Fremantle council is proposing to create another enclosed area within the existing area for dogs that are apparently—according to a council representative—“fearful of open space”. Agoraphobic dogs.
This is pointless and wasteful use of council resources. Beyond that there has been no consultation with people who use the reserve, an easy issue for the council to deal with, as it has the addresses of licensed dog owners in Fremantle.
It really does seem a silly idea, if such an area was needed there is any number of places where it could be set up
Jeremy Green
Stevens St, Fremantle


Dirty words
DISGUSTING use of explicit language in a local newspaper.
Sitting down to read the Saturday May 9, 2015 edition of the Herald, I began with the first page article “Safely home”.
Not far into the article, I read the first expletive and asked my partner “Since when did the word S-*-I-T become acceptable to publish in a newspaper?”.
So you might imagine my reaction when just a few paragraphs on I read that the word ‘fu%*ing’ was also written in full. This is not the first time I have seen foul language published in the Herald. Always it forms part of a quote.
It is absolutely inappropriate and adds nothing to the strength of the story being told. In my view, it degrades the quality of the reporting.
Surely the Herald can ensure such foul language does not get published? Given the topic and (albeit censored) content of this letter, I do not expect it to be published in your newspaper. I would, however, appreciate an assurance that I can expect to read clean, professional reporting in the future.
L Garrett
zthe Ed says: Thanks for the letter. We cop heat on this regularly: we just have a view it’s nonsensical to write f*ck (you’re reading the full word in your head right now). Asterisks are an outdated affectation and we note fewer newspapers bother with them. We don’t publish vulgarities willy-nilly but if someone says a word and it forms part of the quote we use, we print the word in full. We just think it’s a bit s*lly not to.

Life in Freo
A letter to the editor?
Not another whinge
No, not this time as I haven’t been on an all night binge
Loud music coming from a park?
Woof Woof …Can’t dogs do anything else than bark?
That’s like asking why there needs to be two of every animal on the ark
This is a letter to congratulate the trio who work in Shepherd’s Newsagency on High
They’ve soldiered on while so many others have said bye bye
Also congratulations to those that work at the chemist on the corner of Cantonment and Queen.
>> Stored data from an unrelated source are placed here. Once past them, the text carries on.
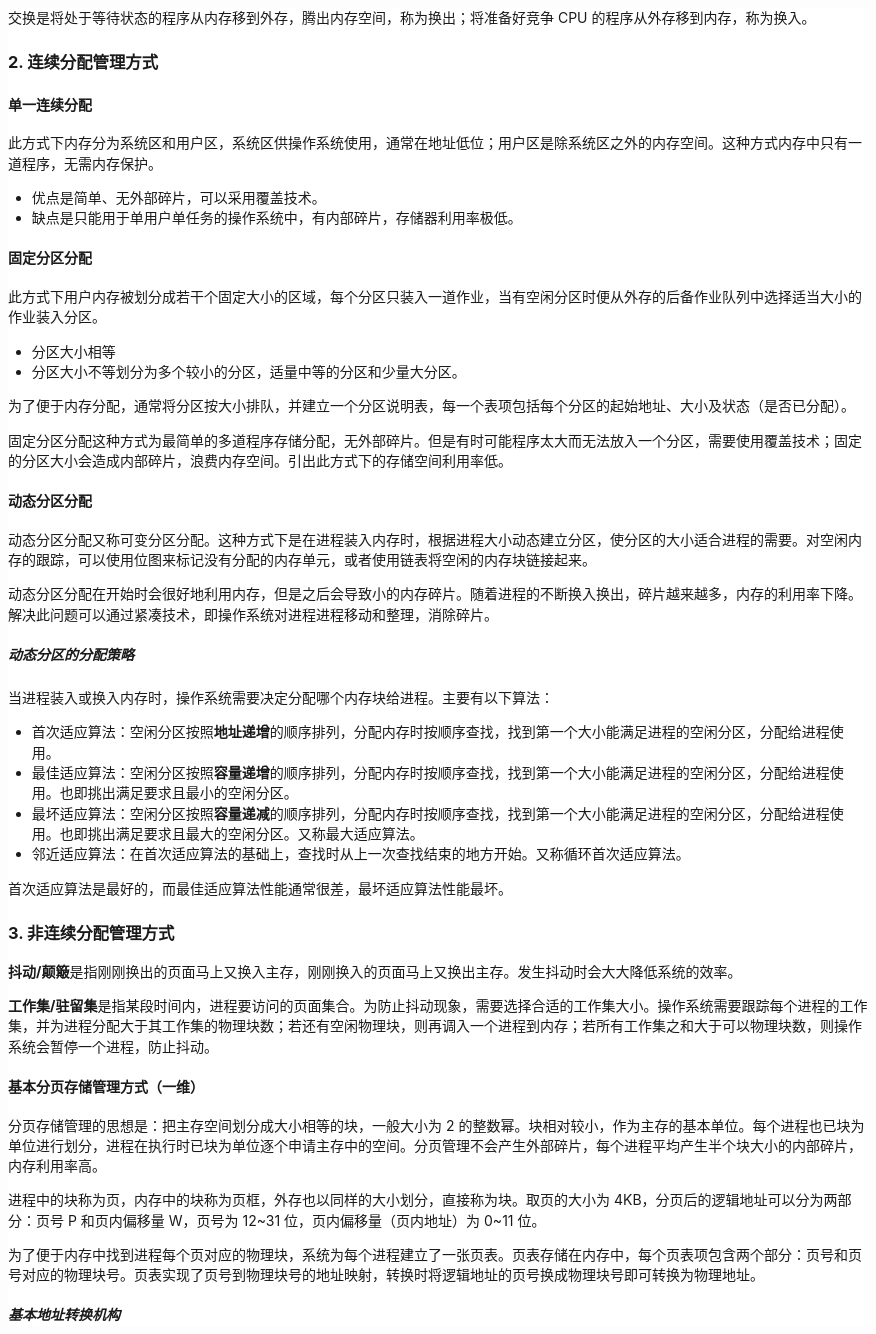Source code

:交换是将处于等待状态的程序从内存移到外存，腾出内存空间，称为换出；将准备好竞争 CPU 的程序从外存移到内存，称为换入。

### 2. 连续分配管理方式

#### 单一连续分配

此方式下内存分为系统区和用户区，系统区供操作系统使用，通常在地址低位；用户区是除系统区之外的内存空间。这种方式内存中只有一道程序，无需内存保护。

- 优点是简单、无外部碎片，可以采用覆盖技术。
- 缺点是只能用于单用户单任务的操作系统中，有内部碎片，存储器利用率极低。

#### 固定分区分配

此方式下用户内存被划分成若干个固定大小的区域，每个分区只装入一道作业，当有空闲分区时便从外存的后备作业队列中选择适当大小的作业装入分区。

- 分区大小相等
- 分区大小不等划分为多个较小的分区，适量中等的分区和少量大分区。

为了便于内存分配，通常将分区按大小排队，并建立一个分区说明表，每一个表项包括每个分区的起始地址、大小及状态（是否已分配）。

固定分区分配这种方式为最简单的多道程序存储分配，无外部碎片。但是有时可能程序太大而无法放入一个分区，需要使用覆盖技术；固定的分区大小会造成内部碎片，浪费内存空间。引出此方式下的存储空间利用率低。

#### 动态分区分配

动态分区分配又称可变分区分配。这种方式下是在进程装入内存时，根据进程大小动态建立分区，使分区的大小适合进程的需要。对空闲内存的跟踪，可以使用位图来标记没有分配的内存单元，或者使用链表将空闲的内存块链接起来。

动态分区分配在开始时会很好地利用内存，但是之后会导致小的内存碎片。随着进程的不断换入换出，碎片越来越多，内存的利用率下降。解决此问题可以通过紧凑技术，即操作系统对进程进程移动和整理，消除碎片。

##### 动态分区的分配策略

当进程装入或换入内存时，操作系统需要决定分配哪个内存块给进程。主要有以下算法：

- 首次适应算法：空闲分区按照**地址递增**的顺序排列，分配内存时按顺序查找，找到第一个大小能满足进程的空闲分区，分配给进程使用。
- 最佳适应算法：空闲分区按照**容量递增**的顺序排列，分配内存时按顺序查找，找到第一个大小能满足进程的空闲分区，分配给进程使用。也即挑出满足要求且最小的空闲分区。
- 最坏适应算法：空闲分区按照**容量递减**的顺序排列，分配内存时按顺序查找，找到第一个大小能满足进程的空闲分区，分配给进程使用。也即挑出满足要求且最大的空闲分区。又称最大适应算法。
- 邻近适应算法：在首次适应算法的基础上，查找时从上一次查找结束的地方开始。又称循环首次适应算法。

首次适应算法是最好的，而最佳适应算法性能通常很差，最坏适应算法性能最坏。

### 3. 非连续分配管理方式

**抖动/颠簸**是指刚刚换出的页面马上又换入主存，刚刚换入的页面马上又换出主存。发生抖动时会大大降低系统的效率。

**工作集/驻留集**是指某段时间内，进程要访问的页面集合。为防止抖动现象，需要选择合适的工作集大小。操作系统需要跟踪每个进程的工作集，并为进程分配大于其工作集的物理块数；若还有空闲物理块，则再调入一个进程到内存；若所有工作集之和大于可以物理块数，则操作系统会暂停一个进程，防止抖动。

#### 基本分页存储管理方式（一维）

分页存储管理的思想是：把主存空间划分成大小相等的块，一般大小为 2 的整数幂。块相对较小，作为主存的基本单位。每个进程也已块为单位进行划分，进程在执行时已块为单位逐个申请主存中的空间。分页管理不会产生外部碎片，每个进程平均产生半个块大小的内部碎片，内存利用率高。

进程中的块称为页，内存中的块称为页框，外存也以同样的大小划分，直接称为块。取页的大小为 4KB，分页后的逻辑地址可以分为两部分：页号 P 和页内偏移量 W，页号为 12\~31 位，页内偏移量（页内地址）为 0\~11 位。

为了便于内存中找到进程每个页对应的物理块，系统为每个进程建立了一张页表。页表存储在内存中，每个页表项包含两个部分：页号和页号对应的物理块号。页表实现了页号到物理块号的地址映射，转换时将逻辑地址的页号换成物理块号即可转换为物理地址。

##### 基本地址转换机构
I only visit when a part of my body is in grief
And they always …ALWAYS give professional and good service beyond belief
However, while I’m here
I have often wondered
Why is the Blue Cat orange and the Red Cat green?
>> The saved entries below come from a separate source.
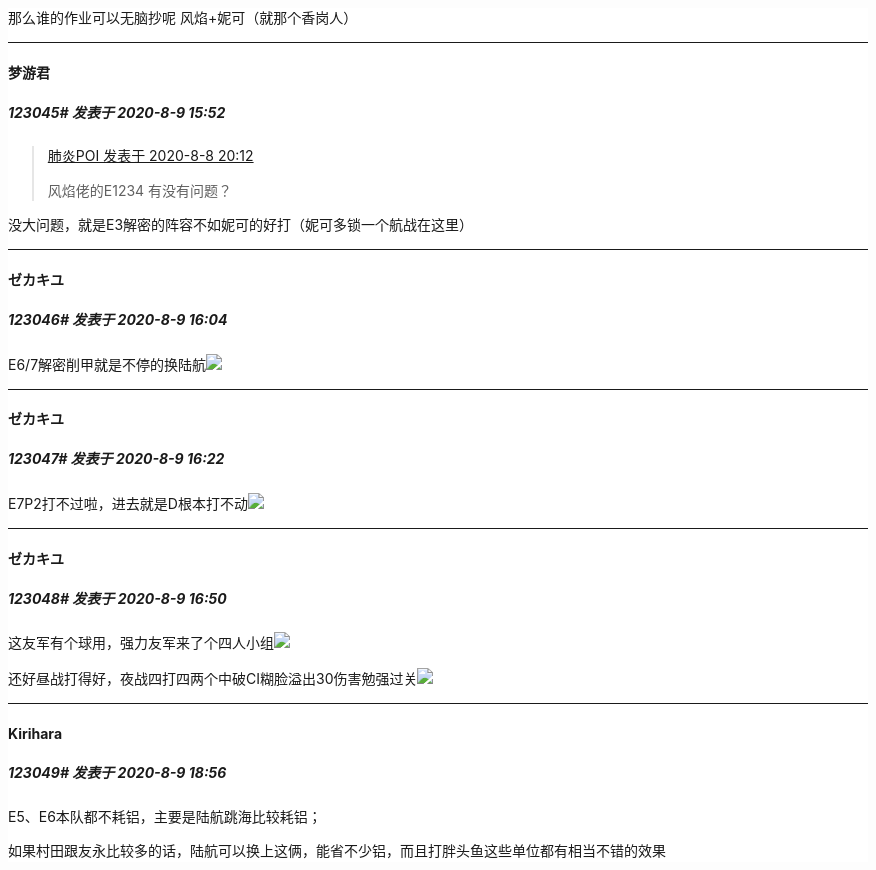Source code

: 那么谁的作业可以无脑抄呢</blockquote>
风焰+妮可（就那个香岗人）


-----

####  梦游君  
##### 123045#       发表于 2020-8-9 15:52


<blockquote><a href="httphttps://bbs.saraba1st.com/2b/forum.php?mod=redirect&amp;goto=findpost&amp;pid=48362088&amp;ptid=930880" target="_blank">肺炎POI 发表于 2020-8-8 20:12</a>

风焰佬的E1234 有没有问题？</blockquote>
没大问题，就是E3解密的阵容不如妮可的好打（妮可多锁一个航战在这里）


-----

####  ゼカキユ  
##### 123046#       发表于 2020-8-9 16:04


E6/7解密削甲就是不停的换陆航<img src="https://static.saraba1st.com/image/smiley/face2017/057.png" referrerpolicy="no-referrer">


-----

####  ゼカキユ  
##### 123047#       发表于 2020-8-9 16:22


E7P2打不过啦，进去就是D根本打不动<img src="https://static.saraba1st.com/image/smiley/face2017/068.png" referrerpolicy="no-referrer">


-----

####  ゼカキユ  
##### 123048#       发表于 2020-8-9 16:50


这友军有个球用，强力友军来了个四人小组<img src="https://static.saraba1st.com/image/smiley/face2017/068.png" referrerpolicy="no-referrer">

还好昼战打得好，夜战四打四两个中破CI糊脸溢出30伤害勉强过关<img src="https://static.saraba1st.com/image/smiley/face2017/064.png" referrerpolicy="no-referrer">


-----

####  Kirihara  
##### 123049#       发表于 2020-8-9 18:56


E5、E6本队都不耗铝，主要是陆航跳海比较耗铝；


如果村田跟友永比较多的话，陆航可以换上这俩，能省不少铝，而且打胖头鱼这些单位都有相当不错的效果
Mmmm ..Perhaps I should write a letter of complaint to our Mayor Brad
C’mon …Let’s face it folks
Life in Freo…Ain’t that bad
Lee Lovmark
Marine Tce, South Fremantle

Feeling fruity
I LOVE the Herald: I read it more than the Charlotte Observer.
I feel I was flagrantly misled by the Herald, as was so kindly pointed out by Dr Amy Nichols (Herald letters, May 9, 2015).
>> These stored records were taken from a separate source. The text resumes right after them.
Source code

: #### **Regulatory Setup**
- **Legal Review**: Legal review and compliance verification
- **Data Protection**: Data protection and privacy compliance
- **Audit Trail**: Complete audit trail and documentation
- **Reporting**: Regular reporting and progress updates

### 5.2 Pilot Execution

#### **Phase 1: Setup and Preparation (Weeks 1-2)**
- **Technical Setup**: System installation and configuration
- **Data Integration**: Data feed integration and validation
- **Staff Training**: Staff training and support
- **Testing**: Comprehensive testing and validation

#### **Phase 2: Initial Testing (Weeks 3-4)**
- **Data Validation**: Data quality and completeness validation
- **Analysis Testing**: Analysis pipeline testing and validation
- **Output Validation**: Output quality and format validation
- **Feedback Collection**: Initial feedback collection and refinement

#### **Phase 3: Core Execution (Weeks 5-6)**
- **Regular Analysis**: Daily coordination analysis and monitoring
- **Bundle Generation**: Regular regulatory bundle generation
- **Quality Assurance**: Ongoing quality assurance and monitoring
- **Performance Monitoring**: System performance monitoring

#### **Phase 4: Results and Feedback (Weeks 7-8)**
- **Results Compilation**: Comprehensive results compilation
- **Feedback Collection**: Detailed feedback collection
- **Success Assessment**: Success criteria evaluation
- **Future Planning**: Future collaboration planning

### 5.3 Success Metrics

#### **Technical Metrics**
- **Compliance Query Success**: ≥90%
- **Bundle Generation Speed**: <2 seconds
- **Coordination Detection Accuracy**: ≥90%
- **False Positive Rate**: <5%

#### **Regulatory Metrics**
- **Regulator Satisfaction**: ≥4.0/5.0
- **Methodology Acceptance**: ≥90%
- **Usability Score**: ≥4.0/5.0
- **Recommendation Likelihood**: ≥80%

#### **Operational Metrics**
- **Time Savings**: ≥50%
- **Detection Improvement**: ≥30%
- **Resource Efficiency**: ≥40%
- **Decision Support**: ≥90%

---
I have anal cancer and have been eating pineapples ever since the Herald declared them to be the cure! Little did I know I was eating pineapples for nothing! Thank you Dr Nichols—I have been saving money since I read your letter.
Scott Petrill
Savannah Rd,
North Carolina, USA

Herald drawngoes
WHAT do you store in a draw? (“A lady in red,” Herald at home, May 9, 2015).
I do enjoy your paper but could do without such niggles.
Elvira King
The Ed says: Our sub-editor is kicking himself in his draws. He is forever replacing draws with drawers but this one snuck through.